Just how much fuel does it take to get someone into orbit anyways? Well, it of course depends on the fuel. Lets assume
a liquid hydrogen oxygen mix. This gets about the best performance available from purely chemical fuels, with about a 4 km/s exhaust velocity, using the space shuttles engines as a guide.
Getting into low earth orbit (LEO) requires about 10 km/s of delta v. Using the basic Tsiolkovskyrocket equation, this suggests hydrogen engines need a mass ratio of about 12. Or, for every 1 kg of cargo, you will need to expend 11 kgs of fuel. Outch.
Now, how does this translate into a ticket price? Well, lets assume each passenger requires about 200 kg of “cargo”, between the passenger, his luggage, and the weight of the spaceship itself. So per passenger, we will need to buy about 2.2 tons of rocket fuel. That's a lot of fuel!

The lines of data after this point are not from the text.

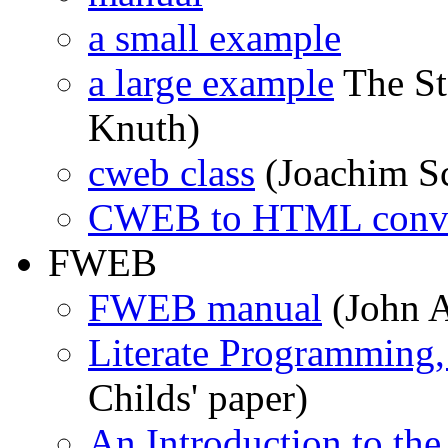
a small example
a large example
The St
Knuth)
cweb class
(Joachim S
CWEB to HTML conve
FWEB
FWEB manual
(John 
Literate Programming,
Childs' paper)
An Introduction to the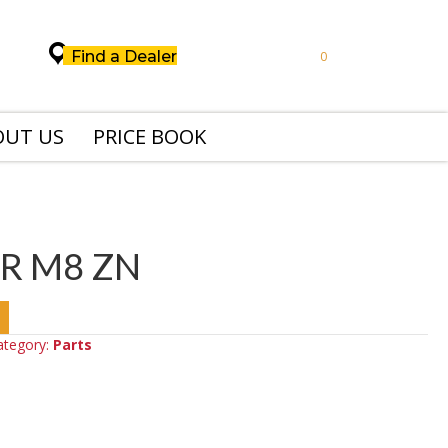
Find a Dealer
0
OUT US
PRICE BOOK
R M8 ZN
ategory:
Parts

However, that amount of fuel would only cost about a $1,000 dollars, with hydrogen fuel actually averaging out to about 50 cents per kg, with the Oxygen costing around 15 cents per kg, and the Hydrogen costing about $2.50, and one using about 4x as much liquid oxygen as liquid Hydrogen.
Now, a $1,000 dollars isn't nothing, but its absolutely tiny compared to current launch costs. This seems to suggest fuel costs, at least directly, are not a major driver of costs. This has been confirmed by those in the field. For example, Musk has stated his $60 million dollar Falcon 9 contains about $200,000 worth of fuel. Thus, fuel only represents about 0.3% of his launch costs.
So, where is the cost coming from then? The simplest answer is lack of re-usability. Modern airplanes and spacecraft seem to be roughly comparable in cost per mass. However, a modern plane will hopefully be used hundreds, if not thousands, of times over its life, while most spacecraft are only used once.
For example, lets take a theoretical passenger shuttle that can carry 100 people into LEO. Lets say the ship cost $100 million per ship. Now, what would the cost be, considering just the cost of the ship and our earlier $1,000 dollars per passenger fuel cost?
If the ship is used once, like most current launch vehicles, the ticket price would be $1,001,000. $1 million per passenger in ship costs, plus a $1,000 dollars in fuel. Or about $5,000 per kg. This is roughly in line with current launch costs.
What if the craft could be used 10 times, instead of once? The cost of building the spacecraft could be spread out across 10x as many passengers, and the ticket price could be reduced to a “mere” $101,000 per ticket, or a little over $500 dollars per kg.
Now, lets get really crazy and say this $100 million craft can be used a 1,000 times, say once a week for 20 years. This means the cost of the spacecraft's expense can be spread out over about 100,000 tickets, and the ticket price can fall to about $2,000. $1,000 for the spacecraft, $1,000 in fuel per passenger. Or about $10 dollars per kg in cargo.
Thus, if the other issues could be solved so fuel was one of the main driving factors of price, a ticket to orbit might cost not much more than a long distance flight to Australia. At least potentially. And like long distance flight, space travel would thus be the realm of the merely upper middle class, rather than the richest 1% of the 1%.
Is this at all realistic? Who knows. However, it does suggest how affordable a developed, established spaceflight could be, if the re-usability problems could be solved, a world where spaceflight is not much more difficult than flying to Australia is not nearly as far fetched as one may initially think.